# Exercise
Print nothing beyond the line with "cancer was stained": every line from the beginning of the data up to it, that line included, and no pictures.

# Raw data

╭──

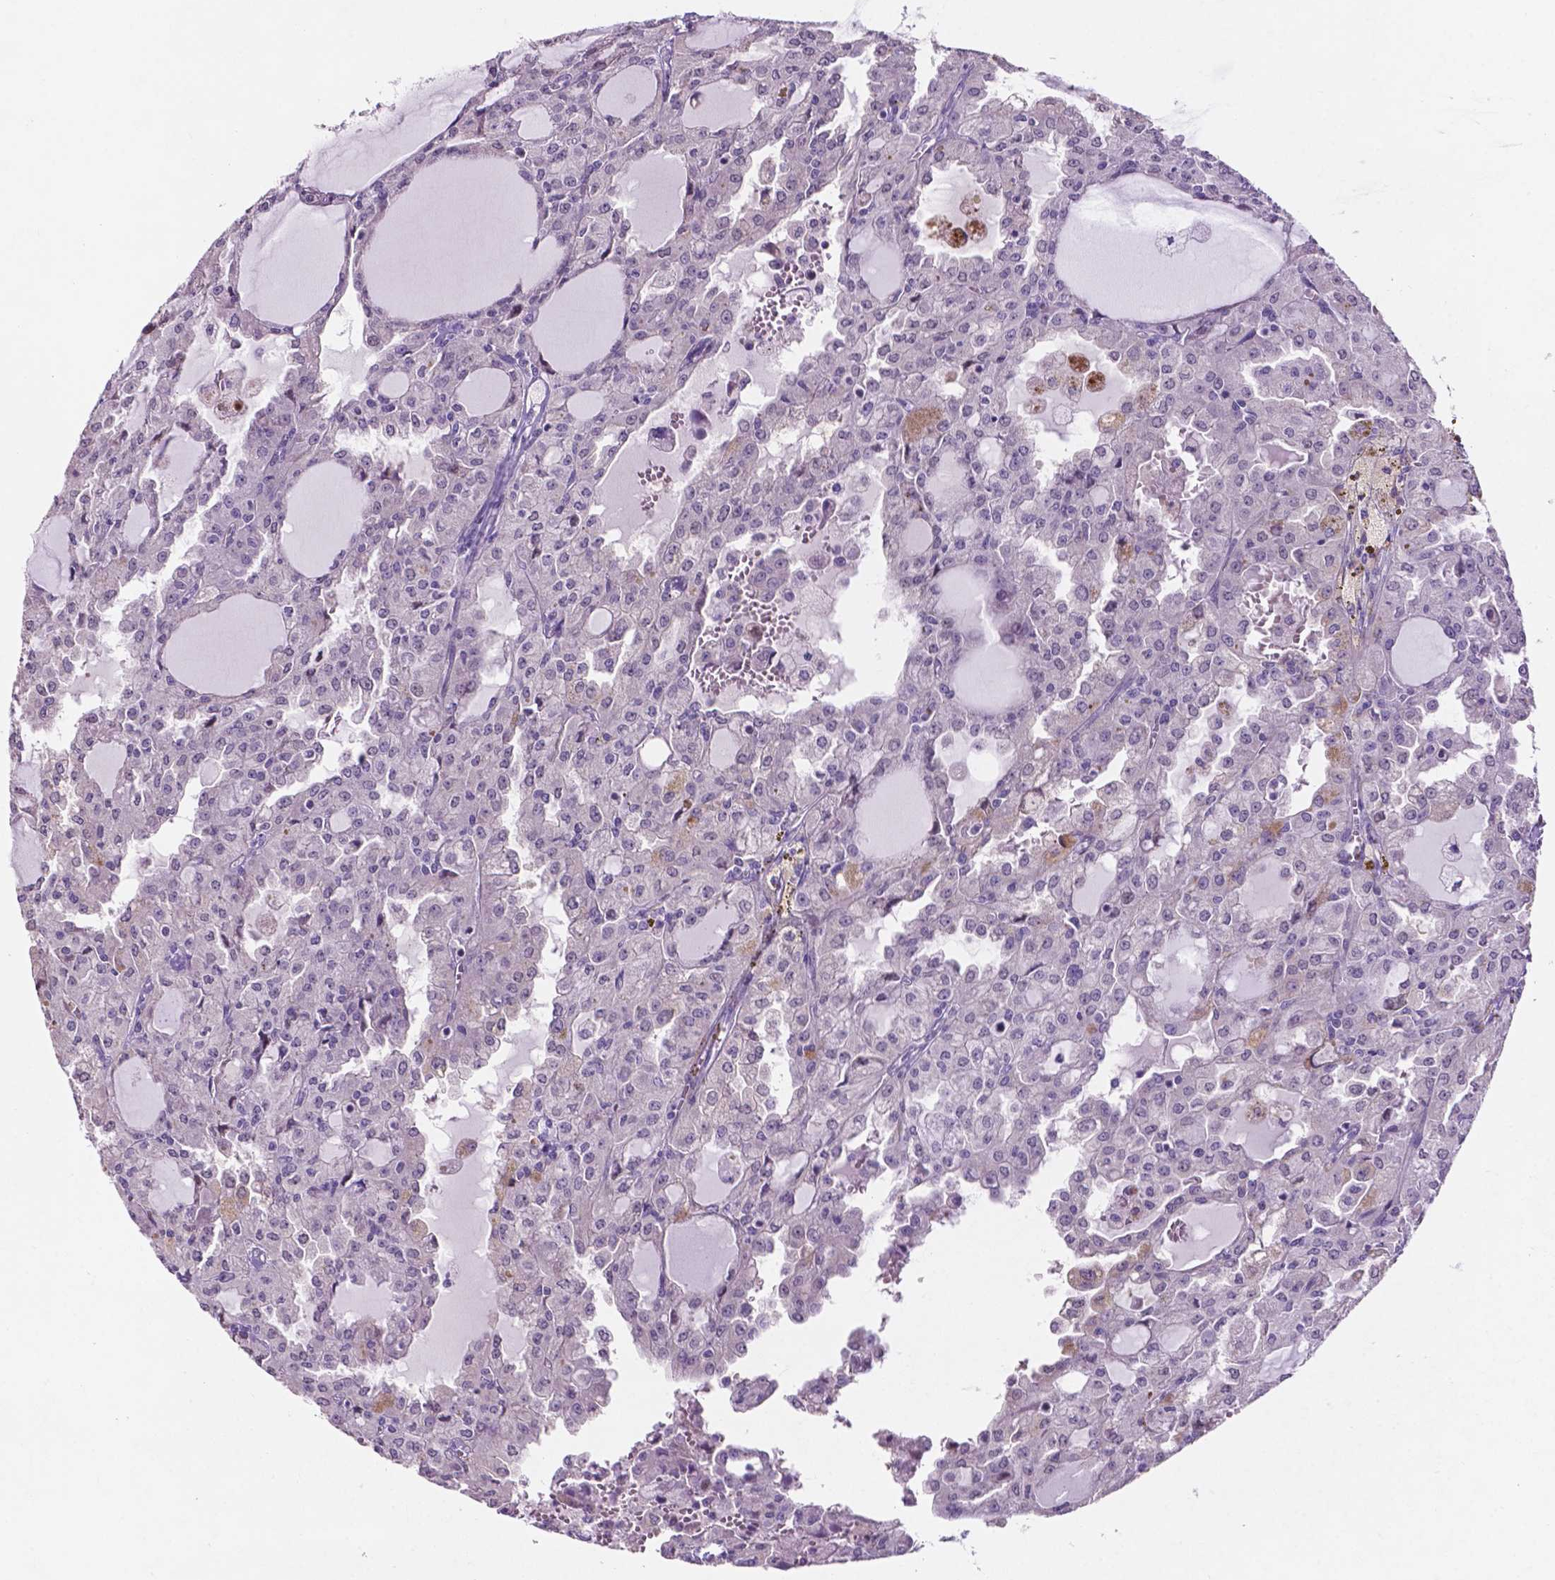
{"staining": {"intensity": "negative", "quantity": "none", "location": "none"}, "tissue": "head and neck cancer", "cell_type": "Tumor cells", "image_type": "cancer", "snomed": [{"axis": "morphology", "description": "Adenocarcinoma, NOS"}, {"axis": "topography", "description": "Head-Neck"}], "caption": "Immunohistochemistry of head and neck cancer (adenocarcinoma) exhibits no staining in tumor cells.", "gene": "ARL5C", "patient": {"sex": "male", "age": 64}}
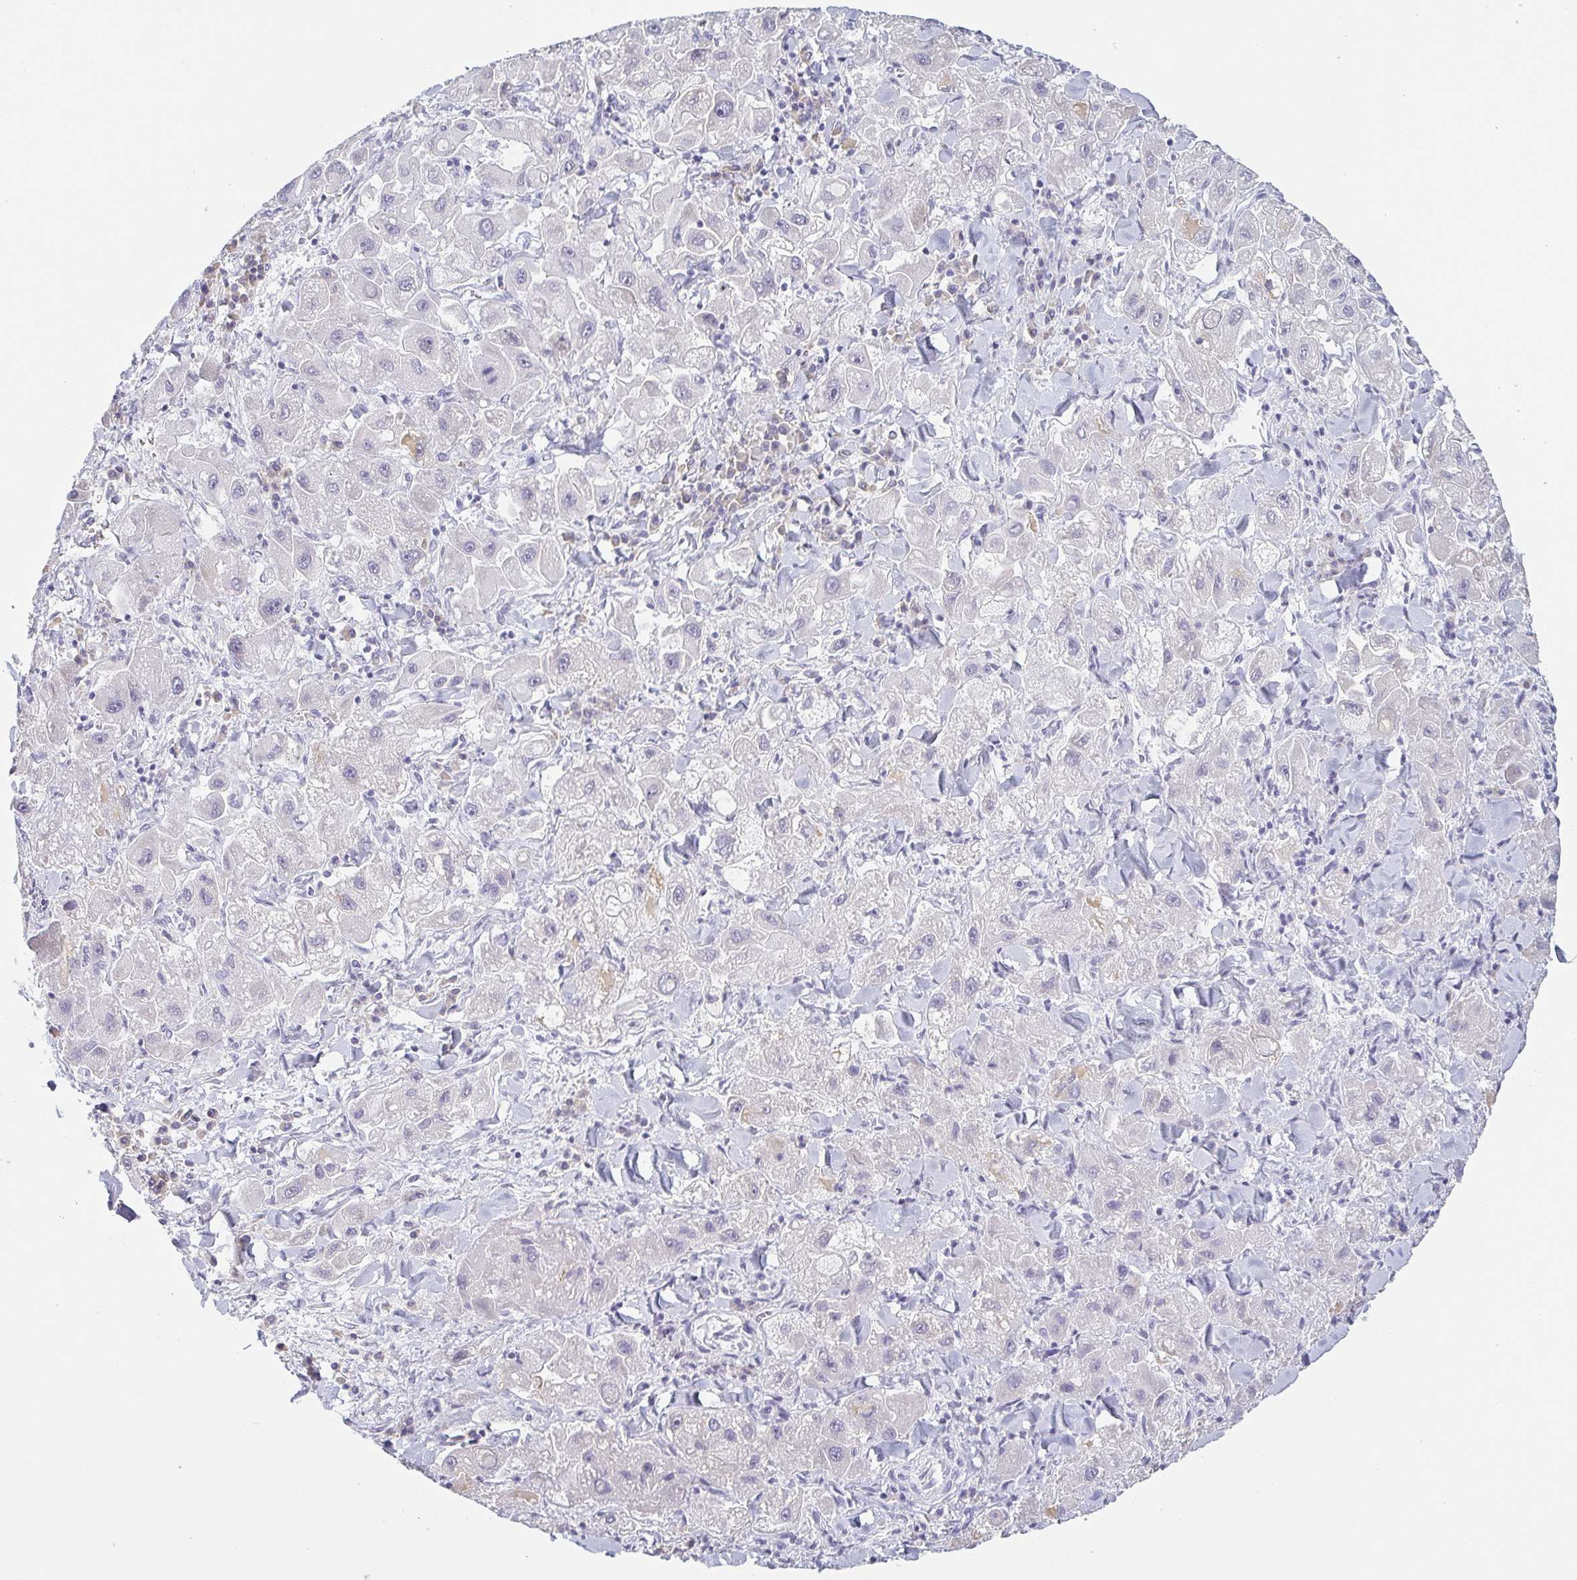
{"staining": {"intensity": "negative", "quantity": "none", "location": "none"}, "tissue": "liver cancer", "cell_type": "Tumor cells", "image_type": "cancer", "snomed": [{"axis": "morphology", "description": "Carcinoma, Hepatocellular, NOS"}, {"axis": "topography", "description": "Liver"}], "caption": "Liver cancer was stained to show a protein in brown. There is no significant positivity in tumor cells.", "gene": "PRR27", "patient": {"sex": "male", "age": 24}}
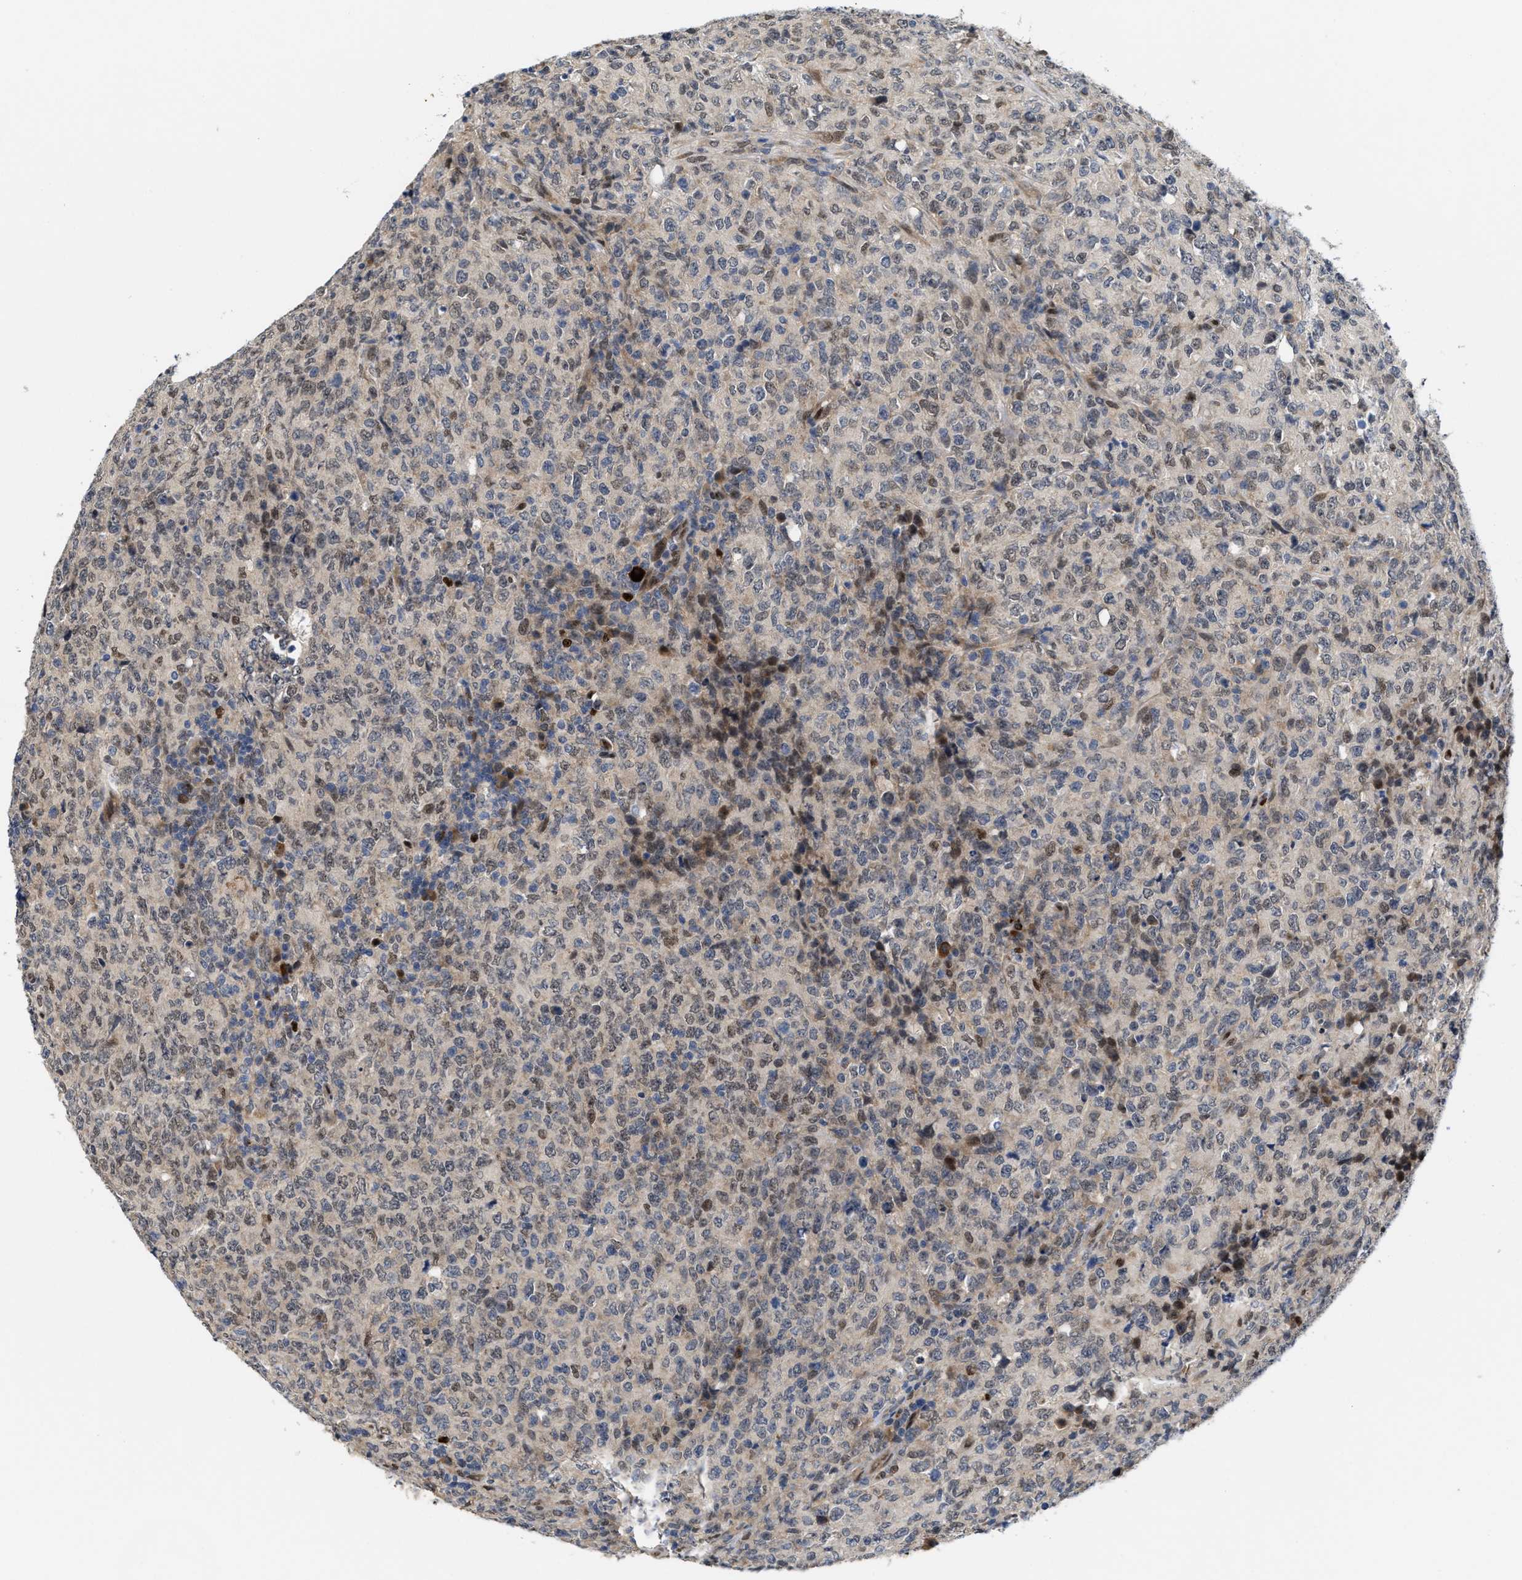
{"staining": {"intensity": "weak", "quantity": ">75%", "location": "nuclear"}, "tissue": "lymphoma", "cell_type": "Tumor cells", "image_type": "cancer", "snomed": [{"axis": "morphology", "description": "Malignant lymphoma, non-Hodgkin's type, High grade"}, {"axis": "topography", "description": "Tonsil"}], "caption": "Immunohistochemistry (IHC) of high-grade malignant lymphoma, non-Hodgkin's type displays low levels of weak nuclear expression in about >75% of tumor cells.", "gene": "TCF4", "patient": {"sex": "female", "age": 36}}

╰──

# Solution for this problem
{"staining": {"intensity": "negative", "quantity": "none", "location": "none"}, "tissue": "head and neck cancer", "cell_type": "Tumor cells", "image_type": "cancer", "snomed": [{"axis": "morphology", "description": "Adenocarcinoma, NOS"}, {"axis": "topography", "description": "Head-Neck"}], "caption": "Immunohistochemistry of head and neck cancer (adenocarcinoma) exhibits no staining in tumor cells.", "gene": "ARL5C", "patient": {"sex": "male", "age": 64}}
{"staining": {"intensity": "negative", "quantity": "none", "location": "none"}, "tissue": "liver cancer", "cell_type": "Tumor cells", "image_type": "cancer", "snomed": [{"axis": "morphology", "description": "Carcinoma, Hepatocellular, NOS"}, {"axis": "topography", "description": "Liver"}], "caption": "Liver cancer was stained to show a protein in brown. There is no significant positivity in tumor cells.", "gene": "PRR27", "patient": {"sex": "male", "age": 24}}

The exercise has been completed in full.